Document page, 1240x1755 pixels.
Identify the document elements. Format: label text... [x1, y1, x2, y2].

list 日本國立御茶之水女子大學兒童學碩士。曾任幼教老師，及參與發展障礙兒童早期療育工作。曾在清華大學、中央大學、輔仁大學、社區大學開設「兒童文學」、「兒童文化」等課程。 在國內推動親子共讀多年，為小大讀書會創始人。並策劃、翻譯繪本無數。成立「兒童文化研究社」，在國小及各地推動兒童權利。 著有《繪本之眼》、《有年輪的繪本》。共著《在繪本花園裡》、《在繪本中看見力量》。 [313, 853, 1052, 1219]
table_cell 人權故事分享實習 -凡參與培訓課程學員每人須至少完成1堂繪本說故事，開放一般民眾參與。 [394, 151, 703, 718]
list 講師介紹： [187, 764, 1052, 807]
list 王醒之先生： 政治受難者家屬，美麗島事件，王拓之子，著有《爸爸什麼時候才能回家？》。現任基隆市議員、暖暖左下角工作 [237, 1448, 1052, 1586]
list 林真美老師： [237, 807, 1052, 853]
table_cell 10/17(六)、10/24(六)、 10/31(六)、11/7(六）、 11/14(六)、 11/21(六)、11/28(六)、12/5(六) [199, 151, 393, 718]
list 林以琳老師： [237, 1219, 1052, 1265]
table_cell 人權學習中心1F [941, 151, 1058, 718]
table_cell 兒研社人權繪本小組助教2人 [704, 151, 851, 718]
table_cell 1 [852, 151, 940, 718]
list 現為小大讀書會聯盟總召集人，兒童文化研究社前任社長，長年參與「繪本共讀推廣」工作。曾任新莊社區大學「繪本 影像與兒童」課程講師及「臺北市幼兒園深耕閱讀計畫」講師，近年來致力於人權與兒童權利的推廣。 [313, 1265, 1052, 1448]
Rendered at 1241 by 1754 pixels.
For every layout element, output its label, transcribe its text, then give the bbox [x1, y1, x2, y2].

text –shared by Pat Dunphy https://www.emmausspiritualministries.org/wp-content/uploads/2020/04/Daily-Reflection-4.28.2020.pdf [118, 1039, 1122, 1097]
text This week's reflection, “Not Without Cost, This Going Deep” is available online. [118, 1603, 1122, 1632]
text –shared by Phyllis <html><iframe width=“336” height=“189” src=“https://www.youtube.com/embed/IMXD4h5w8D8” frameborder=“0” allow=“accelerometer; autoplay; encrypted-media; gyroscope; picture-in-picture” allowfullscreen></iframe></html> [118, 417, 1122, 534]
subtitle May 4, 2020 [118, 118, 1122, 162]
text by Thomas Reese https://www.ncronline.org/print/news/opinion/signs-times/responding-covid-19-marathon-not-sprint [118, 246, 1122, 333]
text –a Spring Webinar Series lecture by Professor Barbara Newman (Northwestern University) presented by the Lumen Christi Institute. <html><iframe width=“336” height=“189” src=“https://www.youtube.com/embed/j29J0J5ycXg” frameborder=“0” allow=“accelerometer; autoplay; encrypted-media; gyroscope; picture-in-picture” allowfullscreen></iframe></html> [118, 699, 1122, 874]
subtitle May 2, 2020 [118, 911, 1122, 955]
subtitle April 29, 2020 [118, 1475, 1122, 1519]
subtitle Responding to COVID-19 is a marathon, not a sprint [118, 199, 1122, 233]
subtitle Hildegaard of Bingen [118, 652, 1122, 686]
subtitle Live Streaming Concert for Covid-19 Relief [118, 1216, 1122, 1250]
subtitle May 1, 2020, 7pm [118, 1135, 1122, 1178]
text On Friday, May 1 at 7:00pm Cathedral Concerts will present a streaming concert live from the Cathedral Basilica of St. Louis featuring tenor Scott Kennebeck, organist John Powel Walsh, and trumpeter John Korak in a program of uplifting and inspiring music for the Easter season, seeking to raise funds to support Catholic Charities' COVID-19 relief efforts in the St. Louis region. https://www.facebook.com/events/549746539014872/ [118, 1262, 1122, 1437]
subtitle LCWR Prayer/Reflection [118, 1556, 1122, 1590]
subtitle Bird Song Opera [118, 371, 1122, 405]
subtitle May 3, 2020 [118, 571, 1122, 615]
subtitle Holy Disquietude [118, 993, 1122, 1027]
........
Given request
Put every line of the records above into a Markdown table with the columns "No." and "Line". Number the rows in order and leave out blank lines.

Written solution
| No. | Line |
|---|---|
| 1 | Document page, 1240x1755 pixels. |
| 2 | Identify the document elements. Format: label text... [x1, y1, x2, y2]. |
| 3 | list 日本國立御茶之水女子大學兒童學碩士。曾任幼教老師，及參與發展障礙兒童早期療育工作。曾在清華大學、中央大學、輔仁大學、社區大學開設「兒童文學」、「兒童文化」等課程。 在國內推動親子共讀多年，為小大讀書會創始人。並策劃、翻譯繪本無數。成立「兒童文化研究社」，在國小及各地推動兒童權利。 著有《繪本之眼》、《有年輪的繪本》。共著《在繪本花園裡》、《在繪本中看見力量》。 [313, 853, 1052, 1219] |
| 4 | table_cell 人權故事分享實習 -凡參與培訓課程學員每人須至少完成1堂繪本說故事，開放一般民眾參與。 [394, 151, 703, 718] |
| 5 | list 講師介紹： [187, 764, 1052, 807] |
| 6 | list 王醒之先生： 政治受難者家屬，美麗島事件，王拓之子，著有《爸爸什麼時候才能回家？》。現任基隆市議員、暖暖左下角工作 [237, 1448, 1052, 1586] |
| 7 | list 林真美老師： [237, 807, 1052, 853] |
| 8 | table_cell 10/17(六)、10/24(六)、 10/31(六)、11/7(六）、 11/14(六)、 11/21(六)、11/28(六)、12/5(六) [199, 151, 393, 718] |
| 9 | list 林以琳老師： [237, 1219, 1052, 1265] |
| 10 | table_cell 人權學習中心1F [941, 151, 1058, 718] |
| 11 | table_cell 兒研社人權繪本小組助教2人 [704, 151, 851, 718] |
| 12 | table_cell 1 [852, 151, 940, 718] |
| 13 | list 現為小大讀書會聯盟總召集人，兒童文化研究社前任社長，長年參與「繪本共讀推廣」工作。曾任新莊社區大學「繪本 影像與兒童」課程講師及「臺北市幼兒園深耕閱讀計畫」講師，近年來致力於人權與兒童權利的推廣。 [313, 1265, 1052, 1448] |
| 14 | Rendered at 1241 by 1754 pixels. |
| 15 | For every layout element, output its label, transcribe its text, then give the bbox [x1, y1, x2, y2]. |
| 16 | text –shared by Pat Dunphy https://www.emmausspiritualministries.org/wp-content/uploads/2020/04/Daily-Reflection-4.28.2020.pdf [118, 1039, 1122, 1097] |
| 17 | text This week's reflection, “Not Without Cost, This Going Deep” is available online. [118, 1603, 1122, 1632] |
| 18 | text –shared by Phyllis <html><iframe width=“336” height=“189” src=“https://www.youtube.com/embed/IMXD4h5w8D8” frameborder=“0” allow=“accelerometer; autoplay; encrypted-media; gyroscope; picture-in-picture” allowfullscreen></iframe></html> [118, 417, 1122, 534] |
| 19 | subtitle May 4, 2020 [118, 118, 1122, 162] |
| 20 | text by Thomas Reese https://www.ncronline.org/print/news/opinion/signs-times/responding-covid-19-marathon-not-sprint [118, 246, 1122, 333] |
| 21 | text –a Spring Webinar Series lecture by Professor Barbara Newman (Northwestern University) presented by the Lumen Christi Institute. <html><iframe width=“336” height=“189” src=“https://www.youtube.com/embed/j29J0J5ycXg” frameborder=“0” allow=“accelerometer; autoplay; encrypted-media; gyroscope; picture-in-picture” allowfullscreen></iframe></html> [118, 699, 1122, 874] |
| 22 | subtitle May 2, 2020 [118, 911, 1122, 955] |
| 23 | subtitle April 29, 2020 [118, 1475, 1122, 1519] |
| 24 | subtitle Responding to COVID-19 is a marathon, not a sprint [118, 199, 1122, 233] |
| 25 | subtitle Hildegaard of Bingen [118, 652, 1122, 686] |
| 26 | subtitle Live Streaming Concert for Covid-19 Relief [118, 1216, 1122, 1250] |
| 27 | subtitle May 1, 2020, 7pm [118, 1135, 1122, 1178] |
| 28 | text On Friday, May 1 at 7:00pm Cathedral Concerts will present a streaming concert live from the Cathedral Basilica of St. Louis featuring tenor Scott Kennebeck, organist John Powel Walsh, and trumpeter John Korak in a program of uplifting and inspiring music for the Easter season, seeking to raise funds to support Catholic Charities' COVID-19 relief efforts in the St. Louis region. https://www.facebook.com/events/549746539014872/ [118, 1262, 1122, 1437] |
| 29 | subtitle LCWR Prayer/Reflection [118, 1556, 1122, 1590] |
| 30 | subtitle Bird Song Opera [118, 371, 1122, 405] |
| 31 | subtitle May 3, 2020 [118, 571, 1122, 615] |
| 32 | subtitle Holy Disquietude [118, 993, 1122, 1027] |